Wasnt aware that campbell hausfield made an airless. Probably should have tested it before buying it...


----------



## Epoxy Pro (Oct 7, 2012)

Woodco said:


> Wasnt aware that campbell hausfield made an airless. Probably should have tested it before buying it...


They have made sprayers for a while now. 100% utter garbage but good for a homeowner.


----------



## Epoxy Pro (Oct 7, 2012)

JimmyDaMop said:


> Hi,
> 
> I just got a Campbell Hausfeld at a yard sale and it is not working. I'm unsure if it is broken or just clogged. When I turn it on I can hear the motor run, but I've been unable to get it to spray. I've started to clean it by removing the hose and the fitting that brings the hose into the pump. There does not seem to be a hole in this fitting to allow the paint through. Should there be? How do I clean this sprayer if paint has dried in it?
> 
> Thank you for any help and suggestions!


If paint dried in that sprayer it's done. These are cheap new. Some can not be rebuilt.

If you really need to make this work find whatever tools you can and start digging out the dried paint from every orifice you can.

I've cleaned out sprayers with dried paint in them. Not fun at all.


----------



## finishesbykevyn (Apr 14, 2010)

Epoxy Pro said:


> If paint dried in that sprayer it's done.
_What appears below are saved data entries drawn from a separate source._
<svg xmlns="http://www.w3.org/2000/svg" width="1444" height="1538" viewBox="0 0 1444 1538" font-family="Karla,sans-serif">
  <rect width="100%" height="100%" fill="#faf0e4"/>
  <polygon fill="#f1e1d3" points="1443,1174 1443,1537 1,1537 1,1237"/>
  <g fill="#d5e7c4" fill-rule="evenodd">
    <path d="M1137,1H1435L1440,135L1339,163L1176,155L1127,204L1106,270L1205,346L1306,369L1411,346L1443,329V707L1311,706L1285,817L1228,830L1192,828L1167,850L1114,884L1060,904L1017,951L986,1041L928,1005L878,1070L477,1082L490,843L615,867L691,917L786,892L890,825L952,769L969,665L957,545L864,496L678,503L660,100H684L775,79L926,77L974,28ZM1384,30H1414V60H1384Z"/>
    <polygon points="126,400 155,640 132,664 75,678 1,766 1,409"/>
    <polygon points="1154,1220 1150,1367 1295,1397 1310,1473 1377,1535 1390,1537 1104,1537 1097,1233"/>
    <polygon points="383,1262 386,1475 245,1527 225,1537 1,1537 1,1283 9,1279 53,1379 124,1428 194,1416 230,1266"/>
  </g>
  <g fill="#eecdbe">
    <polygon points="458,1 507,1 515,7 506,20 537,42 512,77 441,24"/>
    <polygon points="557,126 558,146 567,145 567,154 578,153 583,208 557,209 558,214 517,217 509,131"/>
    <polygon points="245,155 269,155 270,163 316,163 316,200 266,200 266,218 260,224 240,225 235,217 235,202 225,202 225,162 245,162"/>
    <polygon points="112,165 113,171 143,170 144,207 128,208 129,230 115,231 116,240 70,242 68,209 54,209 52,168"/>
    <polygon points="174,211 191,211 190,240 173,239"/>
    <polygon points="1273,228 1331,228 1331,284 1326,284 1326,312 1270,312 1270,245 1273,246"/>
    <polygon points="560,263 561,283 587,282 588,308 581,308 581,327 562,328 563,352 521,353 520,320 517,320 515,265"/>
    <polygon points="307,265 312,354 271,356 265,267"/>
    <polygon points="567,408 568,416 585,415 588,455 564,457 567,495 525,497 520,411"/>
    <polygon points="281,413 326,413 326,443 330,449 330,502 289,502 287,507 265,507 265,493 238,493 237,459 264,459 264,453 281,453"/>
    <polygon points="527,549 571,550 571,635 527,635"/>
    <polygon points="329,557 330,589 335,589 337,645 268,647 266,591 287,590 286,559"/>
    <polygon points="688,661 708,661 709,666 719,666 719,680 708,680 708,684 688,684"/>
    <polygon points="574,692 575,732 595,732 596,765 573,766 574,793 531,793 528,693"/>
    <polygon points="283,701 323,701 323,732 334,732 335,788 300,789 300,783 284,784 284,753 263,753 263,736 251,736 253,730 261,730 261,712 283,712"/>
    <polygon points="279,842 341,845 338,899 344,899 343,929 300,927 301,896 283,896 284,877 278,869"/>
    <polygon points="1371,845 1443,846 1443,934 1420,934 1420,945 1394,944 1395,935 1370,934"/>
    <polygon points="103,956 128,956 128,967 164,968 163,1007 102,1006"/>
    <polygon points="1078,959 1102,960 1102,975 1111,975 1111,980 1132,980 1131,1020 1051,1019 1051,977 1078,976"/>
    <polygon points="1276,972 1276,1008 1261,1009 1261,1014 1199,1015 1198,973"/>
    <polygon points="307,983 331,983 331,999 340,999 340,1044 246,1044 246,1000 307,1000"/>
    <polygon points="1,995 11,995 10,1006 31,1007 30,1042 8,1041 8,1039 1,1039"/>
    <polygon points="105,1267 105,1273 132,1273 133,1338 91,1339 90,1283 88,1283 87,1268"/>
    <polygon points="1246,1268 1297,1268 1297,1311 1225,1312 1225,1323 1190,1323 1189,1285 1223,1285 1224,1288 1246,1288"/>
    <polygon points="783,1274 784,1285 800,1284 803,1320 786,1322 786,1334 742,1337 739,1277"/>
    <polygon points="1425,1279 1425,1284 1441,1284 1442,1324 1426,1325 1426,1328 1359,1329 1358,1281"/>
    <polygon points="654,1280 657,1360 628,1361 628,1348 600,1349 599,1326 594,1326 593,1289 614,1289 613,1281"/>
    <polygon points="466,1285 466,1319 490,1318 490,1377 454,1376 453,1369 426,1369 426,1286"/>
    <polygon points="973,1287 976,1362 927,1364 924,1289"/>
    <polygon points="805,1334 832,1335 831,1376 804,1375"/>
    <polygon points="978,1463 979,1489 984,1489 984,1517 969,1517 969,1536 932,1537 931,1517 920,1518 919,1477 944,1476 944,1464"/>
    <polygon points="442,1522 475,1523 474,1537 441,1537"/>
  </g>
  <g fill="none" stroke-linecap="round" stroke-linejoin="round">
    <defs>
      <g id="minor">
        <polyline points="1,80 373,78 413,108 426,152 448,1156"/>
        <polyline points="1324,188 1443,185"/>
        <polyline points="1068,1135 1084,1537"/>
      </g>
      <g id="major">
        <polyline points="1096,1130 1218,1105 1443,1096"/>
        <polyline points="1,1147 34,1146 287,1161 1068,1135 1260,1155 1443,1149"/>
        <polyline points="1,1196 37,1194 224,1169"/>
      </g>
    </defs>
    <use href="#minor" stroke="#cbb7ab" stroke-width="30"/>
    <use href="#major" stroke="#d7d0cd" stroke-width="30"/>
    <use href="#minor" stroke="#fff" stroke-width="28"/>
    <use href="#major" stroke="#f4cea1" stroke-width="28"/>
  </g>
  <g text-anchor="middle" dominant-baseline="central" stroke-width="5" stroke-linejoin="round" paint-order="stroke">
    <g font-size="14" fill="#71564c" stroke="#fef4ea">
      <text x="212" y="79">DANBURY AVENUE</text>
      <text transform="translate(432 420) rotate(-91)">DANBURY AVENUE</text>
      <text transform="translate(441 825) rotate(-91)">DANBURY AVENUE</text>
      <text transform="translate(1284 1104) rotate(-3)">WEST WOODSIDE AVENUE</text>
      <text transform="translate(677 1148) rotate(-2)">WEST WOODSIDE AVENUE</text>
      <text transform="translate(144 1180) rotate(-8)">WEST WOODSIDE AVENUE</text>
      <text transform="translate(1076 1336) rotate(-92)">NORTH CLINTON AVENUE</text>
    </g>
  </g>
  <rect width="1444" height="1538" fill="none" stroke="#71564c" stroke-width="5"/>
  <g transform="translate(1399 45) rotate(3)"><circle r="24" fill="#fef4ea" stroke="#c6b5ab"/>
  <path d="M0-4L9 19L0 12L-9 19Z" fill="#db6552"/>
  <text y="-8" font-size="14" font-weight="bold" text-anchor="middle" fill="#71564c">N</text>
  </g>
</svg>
These are cheap new. Some can not be rebuilt.
> 
> 
> 
> ...


And then go buy a graco..

Sent from my SM-T330NU using Tapatalk


----------



## Epoxy Pro (Oct 7, 2012)

finishesbykevyn said:


> And then go buy a graco..
> 
> Sent from my SM-T330NU using Tapatalk


Graco, Titan, Speedflo. there are some great machines out there that can be rebuilt. I was never fussy when I bought my sprayers.All have good and bad points.


----------



## cocomonkeynuts (Apr 14, 2017)

That's an old diaphragm type pump. Probably not worth fixing by the time you replace the pump internals.


----------



## Peters Painting (May 13, 2019)

If you're short on cash check out let go.com and offerup.com you can pick up a good brand name airless for cheap. I found a Titan Speeflo powerTwin for $300. I had a 2300 for 10 years and it only popped a leak in the high pressure aluminum line once and replaced with a hydraulic hose. Never once did I have to rebuild the pump section, simply amazing machine for durability. Had a hydro pro 4 for back up but never used it. Good deals on those sites though. Good luck!


----------